Je compris que le noeud coulant continuait de serrer le cou du pauvre diable. Je me couchai sur lui pour le fixer, et à grand'peine je desserrai le noeud coulant qui l'étranglait.
Pendant cette opération, qui me forçait à regarder cet homme face à face, je reconnus avec étonnement que cet homme était le bourreau.
Il avait les yeux hors de leur orbite, la face bleuâtre, la mâchoire presque tordue, et un souffle, qui ressemblait plus à un râle qu'à une respiration, s'échappait de sa poitrine.
Cependant l'air rentrait peu à peu dans ses poumons, et, avec l'air, la vie.
Je l'avais adossé à une grosse pierre; au bout d'un instant, il parut reprendre ses sens, toussa, tourna le cou en toussant, et finit par me regarder en face.
Son étonnement ne fut pas moins grand que l'avait été le mien.—Oh! oh! monsieur l'abbé, dit-il, c'est vous?—Oui, c'est moi—Et que venez-vous faire ici? me demanda-t-il.—Mais vous-même?
Il parut rappeler ses esprits. Il regarda encore une fois autour de lui; mais, cette fois, ses yeux s'arrêtèrent sur le cadavre.

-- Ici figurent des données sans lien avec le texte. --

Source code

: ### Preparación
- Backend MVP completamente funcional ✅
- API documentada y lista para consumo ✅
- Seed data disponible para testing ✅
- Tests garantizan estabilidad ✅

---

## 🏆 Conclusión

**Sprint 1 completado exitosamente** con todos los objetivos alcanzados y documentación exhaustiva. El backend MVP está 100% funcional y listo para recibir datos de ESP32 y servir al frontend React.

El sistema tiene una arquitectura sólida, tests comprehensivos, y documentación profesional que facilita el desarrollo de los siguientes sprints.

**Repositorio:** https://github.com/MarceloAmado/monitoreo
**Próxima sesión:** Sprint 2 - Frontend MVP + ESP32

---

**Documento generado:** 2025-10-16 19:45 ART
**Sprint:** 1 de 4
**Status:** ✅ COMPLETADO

—Ah! dit-il en essayant de se lever, allons-nous-en, monsieur l'abbé, au nom du ciel, allons-nous-en!—Allez-vous-en si vous voulez, mon ami; mais moi, j'ai un devoir à accomplir.—Ici?—Ici.—Quel est-il donc?—Ce malheureux, qui a été pendu par vous aujourd'hui, a désiré que je vinsse dire au pied du gibet cinq pater et cinq ave pour le salut de son âme.—Pour le salut de son âme? oh! monsieur l'abbé, vous aurez de la besogne si vous sauvez celle-là, c'est Satan en personne.—Comment! c'est Satan en personne?—Sans doute, ne venez-vous pas de voir ce qu'il m'a fait?—Comment, ce qu'il vous a fait, et que vous a-t-il donc fait?—Il m'a pendu, pardieu!—Il vous a pendu? mais il me semblait, au contraire, que c'était vous qui lui aviez rendu ce triste service? —Oui, ma foi! et je croyais l'avoir bel et bien pendu même. Il paraît que je m'étais trompé! Mais comment donc n'a-t-il pas profité du moment où j'étais branché à mon tour pour se sauver?